I worked my way through that internship hoping that what I lacked in experience I made up for in kindness and presence with my patients. I rationalized that any interaction with a caring person who has the desire to help is therapeutic, and that the only way I could be more helpful to future patients was to invest in my present patients, learning from them and from my mistakes. I still believe these things to be true, but continue to be troubled by the ethics of providing “therapy” when the only thing that qualifies you to do so is your participation in a graduate program. We have to learn somehow, but is it really right to keep patients with entrenched difficulties that impede their ability to live meaningful lives in therapy that may be unproductive, ineffective, or aimless simply for our learning purposes?
The pattern I often see is therapists working in community-based, public mental health care at the beginning of their careers when energy and zeal are high and the need to accumulate clinical hours for licensure purposes is paramount. But working within this disorganized and fragmented system that so often fails to meet the needs of its consumers is frustrating, discouraging, and ultimately exhausting. To avoid total burn out, many practitioners transition into private practice once they have acquired the necessary expertise to do so.
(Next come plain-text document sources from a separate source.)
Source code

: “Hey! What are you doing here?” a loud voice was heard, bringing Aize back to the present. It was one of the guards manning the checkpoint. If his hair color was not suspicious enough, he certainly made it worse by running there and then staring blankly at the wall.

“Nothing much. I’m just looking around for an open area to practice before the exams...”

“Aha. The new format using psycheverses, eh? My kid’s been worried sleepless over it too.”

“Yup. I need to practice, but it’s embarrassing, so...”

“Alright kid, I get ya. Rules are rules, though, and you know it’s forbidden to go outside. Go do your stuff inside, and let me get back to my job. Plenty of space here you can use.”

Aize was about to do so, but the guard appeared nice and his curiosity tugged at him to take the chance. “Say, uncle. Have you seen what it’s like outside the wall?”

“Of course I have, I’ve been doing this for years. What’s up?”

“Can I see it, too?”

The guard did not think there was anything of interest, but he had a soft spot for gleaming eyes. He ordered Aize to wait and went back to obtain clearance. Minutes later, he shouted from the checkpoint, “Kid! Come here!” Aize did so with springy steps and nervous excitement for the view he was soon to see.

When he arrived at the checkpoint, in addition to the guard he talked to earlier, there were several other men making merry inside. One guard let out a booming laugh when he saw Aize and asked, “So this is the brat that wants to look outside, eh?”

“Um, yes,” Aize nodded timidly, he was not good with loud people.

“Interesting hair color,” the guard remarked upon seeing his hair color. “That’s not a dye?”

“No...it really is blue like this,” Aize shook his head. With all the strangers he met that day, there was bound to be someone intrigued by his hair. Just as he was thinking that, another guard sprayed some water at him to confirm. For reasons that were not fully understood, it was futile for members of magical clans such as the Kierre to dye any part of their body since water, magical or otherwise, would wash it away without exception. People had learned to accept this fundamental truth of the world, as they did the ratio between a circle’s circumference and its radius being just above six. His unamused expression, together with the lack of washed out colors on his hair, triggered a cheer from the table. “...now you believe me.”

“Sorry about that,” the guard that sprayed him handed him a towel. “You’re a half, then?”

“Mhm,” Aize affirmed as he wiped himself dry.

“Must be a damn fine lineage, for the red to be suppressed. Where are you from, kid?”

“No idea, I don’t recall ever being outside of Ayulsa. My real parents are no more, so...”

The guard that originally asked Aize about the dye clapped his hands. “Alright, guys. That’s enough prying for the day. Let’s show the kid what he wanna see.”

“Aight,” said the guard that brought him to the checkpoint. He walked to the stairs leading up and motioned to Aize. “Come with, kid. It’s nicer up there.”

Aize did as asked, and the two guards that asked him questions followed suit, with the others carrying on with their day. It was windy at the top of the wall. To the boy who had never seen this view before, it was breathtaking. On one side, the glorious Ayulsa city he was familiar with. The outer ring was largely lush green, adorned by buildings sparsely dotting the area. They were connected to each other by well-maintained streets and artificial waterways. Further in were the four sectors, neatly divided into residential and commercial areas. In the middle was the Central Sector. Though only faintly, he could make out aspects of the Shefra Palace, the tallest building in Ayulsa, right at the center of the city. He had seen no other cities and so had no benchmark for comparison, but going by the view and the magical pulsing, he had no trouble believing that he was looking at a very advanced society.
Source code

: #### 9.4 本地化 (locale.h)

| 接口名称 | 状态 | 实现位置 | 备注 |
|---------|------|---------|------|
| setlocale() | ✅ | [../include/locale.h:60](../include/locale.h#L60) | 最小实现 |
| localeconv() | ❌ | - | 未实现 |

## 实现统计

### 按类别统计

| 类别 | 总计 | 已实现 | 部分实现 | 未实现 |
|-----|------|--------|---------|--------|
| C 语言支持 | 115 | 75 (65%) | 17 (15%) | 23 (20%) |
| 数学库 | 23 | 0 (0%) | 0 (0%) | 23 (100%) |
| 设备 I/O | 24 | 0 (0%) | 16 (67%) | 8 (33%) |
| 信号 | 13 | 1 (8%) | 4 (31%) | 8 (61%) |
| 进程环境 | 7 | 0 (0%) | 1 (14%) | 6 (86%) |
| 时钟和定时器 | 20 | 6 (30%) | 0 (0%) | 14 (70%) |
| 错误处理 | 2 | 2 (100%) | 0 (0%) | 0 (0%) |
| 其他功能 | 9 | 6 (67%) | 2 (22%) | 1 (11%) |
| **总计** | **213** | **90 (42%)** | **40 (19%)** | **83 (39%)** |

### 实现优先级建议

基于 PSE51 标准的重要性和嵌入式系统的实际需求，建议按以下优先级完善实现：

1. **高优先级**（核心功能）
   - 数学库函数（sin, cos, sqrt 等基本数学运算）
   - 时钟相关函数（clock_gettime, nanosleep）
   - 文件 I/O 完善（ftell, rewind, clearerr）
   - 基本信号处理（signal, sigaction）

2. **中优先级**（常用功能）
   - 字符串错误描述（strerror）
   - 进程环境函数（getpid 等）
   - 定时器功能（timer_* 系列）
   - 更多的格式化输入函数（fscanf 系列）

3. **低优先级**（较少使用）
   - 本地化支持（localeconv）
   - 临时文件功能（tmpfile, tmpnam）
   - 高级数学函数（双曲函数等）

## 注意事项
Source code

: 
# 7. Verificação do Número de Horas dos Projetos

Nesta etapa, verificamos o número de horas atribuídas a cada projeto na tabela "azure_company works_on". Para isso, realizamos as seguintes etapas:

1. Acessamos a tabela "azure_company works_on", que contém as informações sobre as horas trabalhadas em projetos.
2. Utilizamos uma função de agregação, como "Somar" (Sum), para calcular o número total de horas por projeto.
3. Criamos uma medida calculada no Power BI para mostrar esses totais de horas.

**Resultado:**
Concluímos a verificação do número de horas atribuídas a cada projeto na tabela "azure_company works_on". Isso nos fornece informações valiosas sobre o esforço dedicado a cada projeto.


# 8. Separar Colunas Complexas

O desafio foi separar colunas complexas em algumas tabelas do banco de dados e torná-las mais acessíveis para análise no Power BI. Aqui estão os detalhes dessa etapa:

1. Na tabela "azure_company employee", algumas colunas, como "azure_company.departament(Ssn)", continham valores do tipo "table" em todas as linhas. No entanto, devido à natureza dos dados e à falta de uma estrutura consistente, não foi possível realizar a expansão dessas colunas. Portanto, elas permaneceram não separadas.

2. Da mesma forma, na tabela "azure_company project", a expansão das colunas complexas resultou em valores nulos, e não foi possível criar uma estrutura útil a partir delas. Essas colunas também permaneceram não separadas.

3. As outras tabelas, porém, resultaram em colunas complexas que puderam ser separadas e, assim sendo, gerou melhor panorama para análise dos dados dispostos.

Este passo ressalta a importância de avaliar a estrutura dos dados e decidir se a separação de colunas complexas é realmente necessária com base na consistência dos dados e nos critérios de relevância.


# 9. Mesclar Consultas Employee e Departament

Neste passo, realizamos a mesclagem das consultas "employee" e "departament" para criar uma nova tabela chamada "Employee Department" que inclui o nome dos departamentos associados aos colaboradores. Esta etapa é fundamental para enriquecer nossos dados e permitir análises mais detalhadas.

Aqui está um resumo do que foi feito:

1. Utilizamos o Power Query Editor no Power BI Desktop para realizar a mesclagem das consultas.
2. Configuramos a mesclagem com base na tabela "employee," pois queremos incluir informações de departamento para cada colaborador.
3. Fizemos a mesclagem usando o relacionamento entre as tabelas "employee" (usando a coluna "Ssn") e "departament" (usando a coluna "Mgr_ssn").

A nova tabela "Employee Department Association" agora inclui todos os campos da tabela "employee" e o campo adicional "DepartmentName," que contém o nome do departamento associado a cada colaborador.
Yet the clientele that fills the caseload of a private practitioner tends to look quite different from that which predominates at a public hospital or community health clinic, often higher functioning, better educated, and with greater access to resources. And that is how the cycle perpetuates, how the people with the highest needs find themselves working with the mental health professionals who have the least experience to draw upon in order to meet them.
Though now a full-fledged, licensed mental health professional, I still consider myself an inexperienced therapist, and I continue to come up against this dilemma in my practice. I frequently encounter cases that are unlike anything I have worked with before, and feel a bit lost as I attempt to put together a treatment plan that I can only hope will work. I dream of a world in which the public mental health system is more functional such that a greater number of skillful, accomplished professionals are incentivized to continue to work within it. Until that time, I will work to make my peace with the fact that sometimes, for any number of reasons, I am all that people have. And though it may be imperfect, I am optimistic that the something we burgeoning therapists can offer in terms of mental health support is a whole lot better than nothing.